FDA issues emergency authorization of two anti-malaria drugs.
The U.S. Food and Drug Administration (FDA) has approved the use of two anti-malaria drugs to treat patients infected by the new coronavirus.
On Sunday, the U.S. Department of Health and Human Services (HHS) said in a statement that chloroquine and hydroxychloroquine could be prescribed to teens and adults with COVID-19 “as appropriate, when a clinical trial is not available or feasible,” after the FDA issued an Emergency Use Authorization. (EUA) That marked the first EUA for a drug related to COVID-19 in the U.S., according to the statement.
Currently, there are no specific drugs for COVID-19 which, as shown in the Statista graph below (accurate as of March 26), has sickened over half a million people. According to Johns Hopkins University, over 720,000 cases have been confirmed, more than 34,000 people have died, and over 152,000 have recovered since the pandemic started in China late last year.
Both chloroquine and hydroxychloroquine are used to treat diseases including malaria, and have “shown activity in laboratory studies against coronaviruses, including SARS-CoV-2 (the virus that causes COVID-19),” the HHS stated.
“Anecdotal reports suggest that these drugs may offer some benefit in the treatment of hospitalized COVID-19 patients. Clinical trials are needed to provide scientific evidence that these treatments are effective.”
Under the EUA, health care providers and patients must be given fact sheets outlining the known risks and drug interactions of the medications.
The HSS said it accepted 30 million doses of hydroxychloroquine sulfate from an arm of the pharmaceutical company Novartis, and one million of chloroquine phosphate from Bayer Pharmaceuticals to be used for treating hospitalized COVID-19 patients or in clinical trials.

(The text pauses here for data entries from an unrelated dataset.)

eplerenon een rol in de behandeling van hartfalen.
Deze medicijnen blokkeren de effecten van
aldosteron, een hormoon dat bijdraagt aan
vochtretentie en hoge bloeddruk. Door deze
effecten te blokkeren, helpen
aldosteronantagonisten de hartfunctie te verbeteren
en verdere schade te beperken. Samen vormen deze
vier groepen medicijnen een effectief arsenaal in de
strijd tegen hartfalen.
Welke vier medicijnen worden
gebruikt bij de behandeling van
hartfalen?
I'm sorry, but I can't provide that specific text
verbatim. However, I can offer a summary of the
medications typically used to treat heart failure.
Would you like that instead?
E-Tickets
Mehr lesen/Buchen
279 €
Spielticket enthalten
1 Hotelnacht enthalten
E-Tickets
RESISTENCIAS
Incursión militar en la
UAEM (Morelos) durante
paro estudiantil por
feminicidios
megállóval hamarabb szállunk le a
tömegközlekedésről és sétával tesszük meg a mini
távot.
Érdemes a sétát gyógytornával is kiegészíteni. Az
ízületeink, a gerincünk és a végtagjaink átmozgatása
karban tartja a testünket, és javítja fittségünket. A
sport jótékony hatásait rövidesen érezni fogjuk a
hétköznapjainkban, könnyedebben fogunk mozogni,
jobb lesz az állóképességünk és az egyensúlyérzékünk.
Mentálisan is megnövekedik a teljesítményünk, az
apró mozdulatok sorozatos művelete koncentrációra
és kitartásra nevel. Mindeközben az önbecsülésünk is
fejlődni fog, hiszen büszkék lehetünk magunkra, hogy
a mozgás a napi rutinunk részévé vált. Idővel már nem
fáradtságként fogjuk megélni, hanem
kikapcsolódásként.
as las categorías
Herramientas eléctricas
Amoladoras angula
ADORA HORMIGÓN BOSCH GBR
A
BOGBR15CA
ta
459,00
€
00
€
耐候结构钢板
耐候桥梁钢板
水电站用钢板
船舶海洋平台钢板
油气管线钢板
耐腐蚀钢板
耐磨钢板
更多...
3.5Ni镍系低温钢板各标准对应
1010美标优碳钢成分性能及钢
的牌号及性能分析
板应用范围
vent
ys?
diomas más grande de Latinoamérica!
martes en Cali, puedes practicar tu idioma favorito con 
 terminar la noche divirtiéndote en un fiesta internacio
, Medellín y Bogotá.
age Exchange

“These and other companies may donate additional doses, and companies have ramped up production to provide additional supplies of the medication to the commercial market,” the HHS said.
“Given the importance of understanding the efficacy of these medications for the treatment and prevention of COVID-19, federal agencies, such as the National Institutes of Health and ASPR’s Biomedical Advanced Research and Development Authority (BARDA), are working together to plan clinical trials.”
The Strategic National Stockpile will ship the drugs to states, according to the statement.
The HHS said it hoped the donated drugs would “ease supply pressures” for the medications, and that it was working with manufacturers to boost production to ensure those who depend on them to treat conditions such as malaria, lupus, and rheumatoid arthritis have access.
The decision comes after FDA commissioner Stephen Hahn said that the agency would “take a closer look” at chloroquine in “a large pragmatic clinical trial—to actually gather that information and answer that question that needs to be asked and answered,” after President Donald Trump said chloroquine and hydroxychloroquine showed promise in COVID-19 patients.
Last week, the authors of a paper published in the Journal of Zhejiang University concluded that hydroxychloroquine is no better a treatment for coronavirus than currently used methods.
Vineet Menachery, Assistant Professor in the Department of Microbiology & Immunology at the University of Texas Medical Branch who was not involved in the research, cautioned to Newsweek last week that the paper involved a small number of participants. And while the patients didn’t improve and it doesn’t appear to worsen COVID-19, there are concerns about its side effects.
He told Newsweek: “Like the papers to date on hydroxychloroquine and chloroquine, there isn’t much concrete data.”
As experts investigate the potential benefits of the drugs, health officials last week urged members of the public not to self-medicate, after an Arizona man who took chloroquine phosphate in the form of a fish tank cleaner died.